The surgery could take up to eight hours and is a cosmetic procedure. She hears through a hole in the side of her head

The skin has molded around the cartilage. “You can definitely see the shape of an ear there,” Sharon Ponce told the Free Press.

The new ear will replace a prosthetic ear attached to Charlotte’s skull in 2009, MLive reports. It was uncomfortable and became infected.

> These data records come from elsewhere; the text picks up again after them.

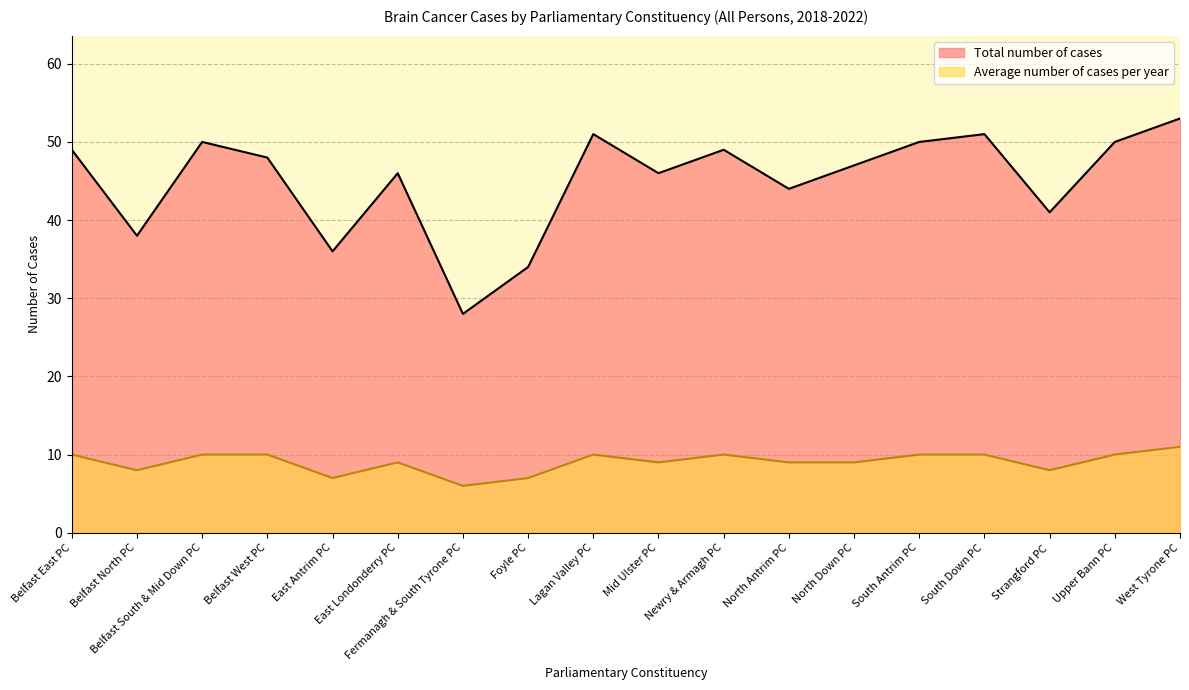

True or false: Average number of cases per year and Total number of cases cross at least once.

False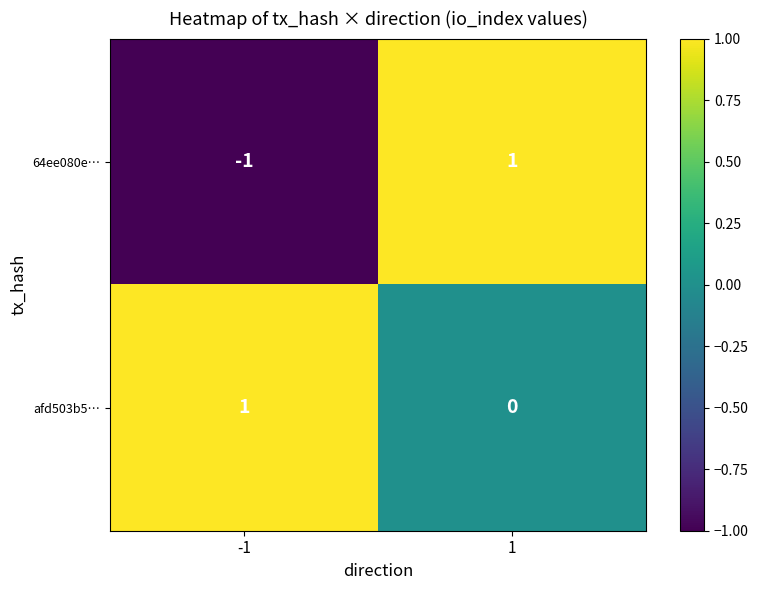

List the series in order of their overall mean, lowest first.

64ee080e…, afd503b5…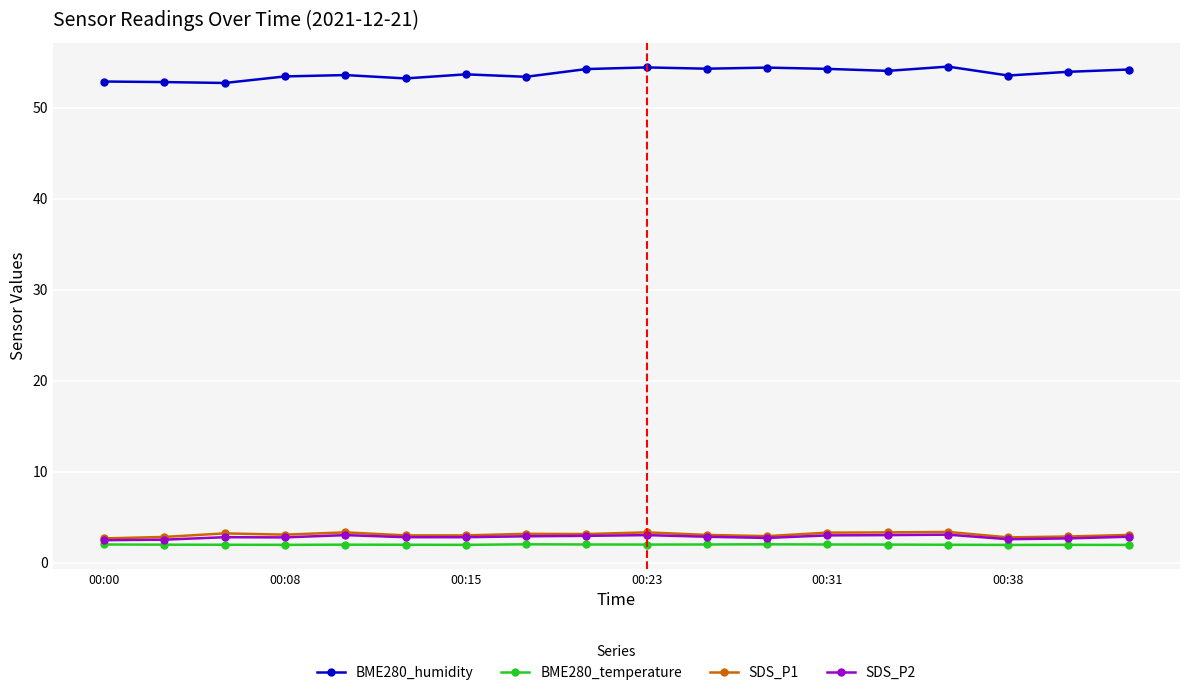

What is the difference between the maximum and minimum values in the BME280_temperature series?

0.1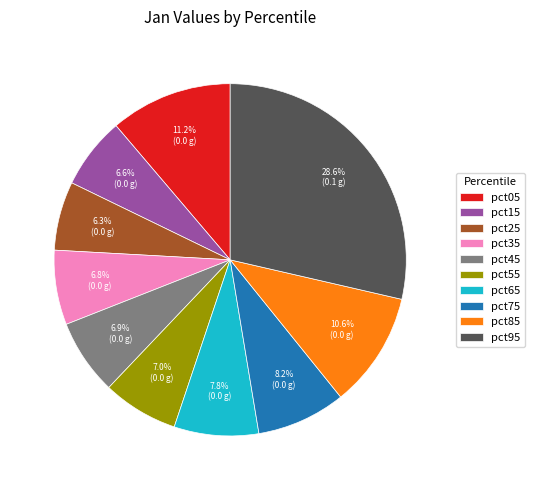

Do pct85 and pct55 together represent more than half of the pie?

No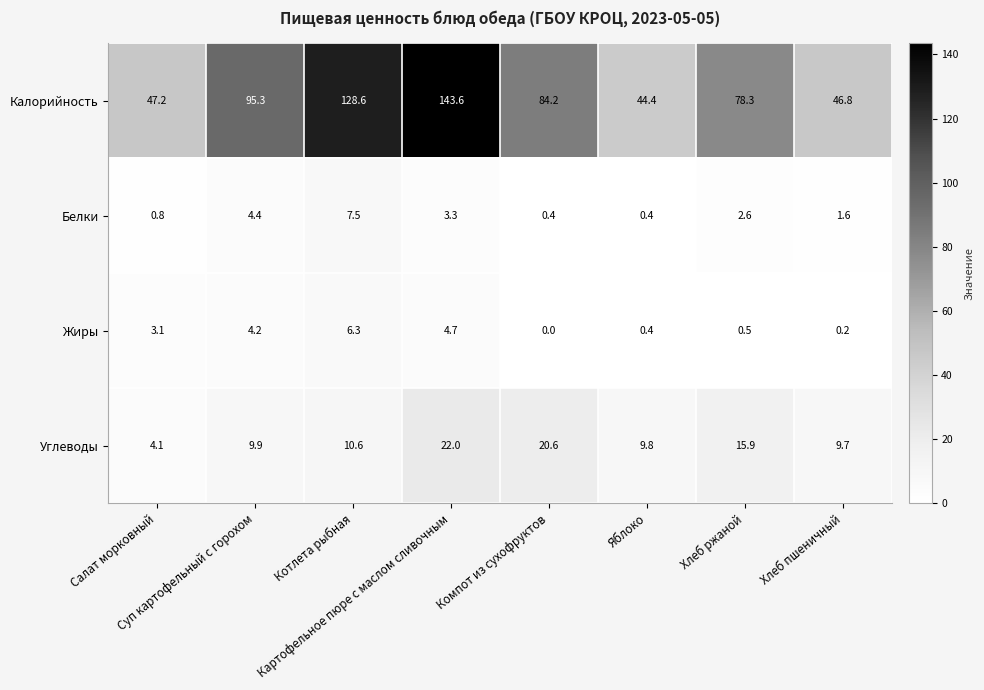

Which series has the largest range (max minus min)?

Калорийность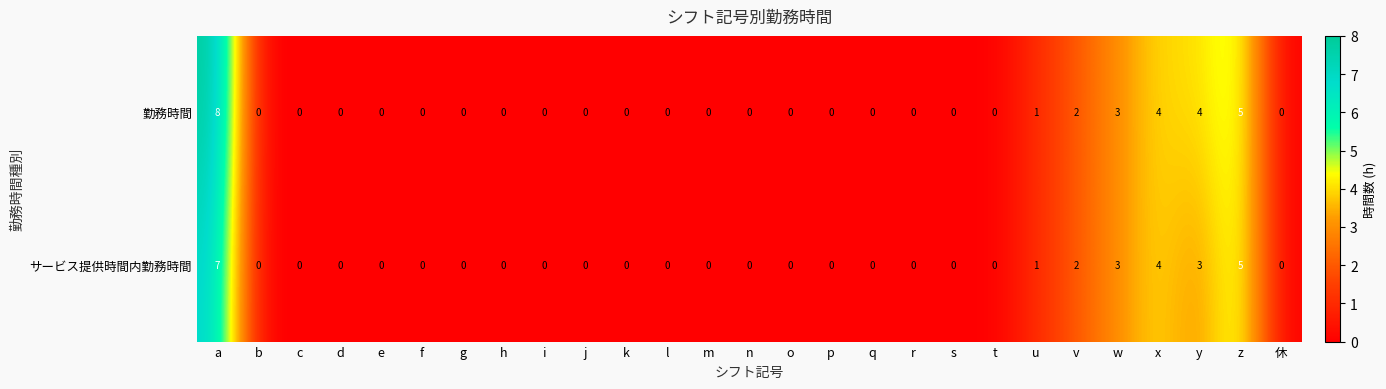

How many series are shown in this chart?

2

Chaiyasate is confident the surgery, though rare, will work with few complications.

What makes Thursday’s procedure different than other ear reconstructions is that both the skin and the framework of the ear had to be rebuilt because the scar tissue from the raccoon attack is too thick to support an ear on its own, Chaiyasate told the Detroit Free Press.

The surgery involves some plumbing “so the new ear will stay alive,” he said, explaining he will connect vessels to carry oxygen and blood to the new ear. 

"It’s all about the circulation,” he said.

Charlotte will be in the hospital for about a month. She’s looking forward to the day she can wear a “high pony tail,” return to her gymnastic classes and sport new earrings that have been donated by some of Chaiyasate’s other patients after they heard of Charlotte’s story.

She has come a long way since that day in 2002 when, still on a feeding tube, she was released from the hospital and would wake up crying in the night, as if she was reliving the attack, Sharon Ponce told MLive in 2012, before the first surgery.

“She’s my hero,” her mother said at the time. “We just love her – that’s all. Like anybody who has adopted a child, they’re yours.”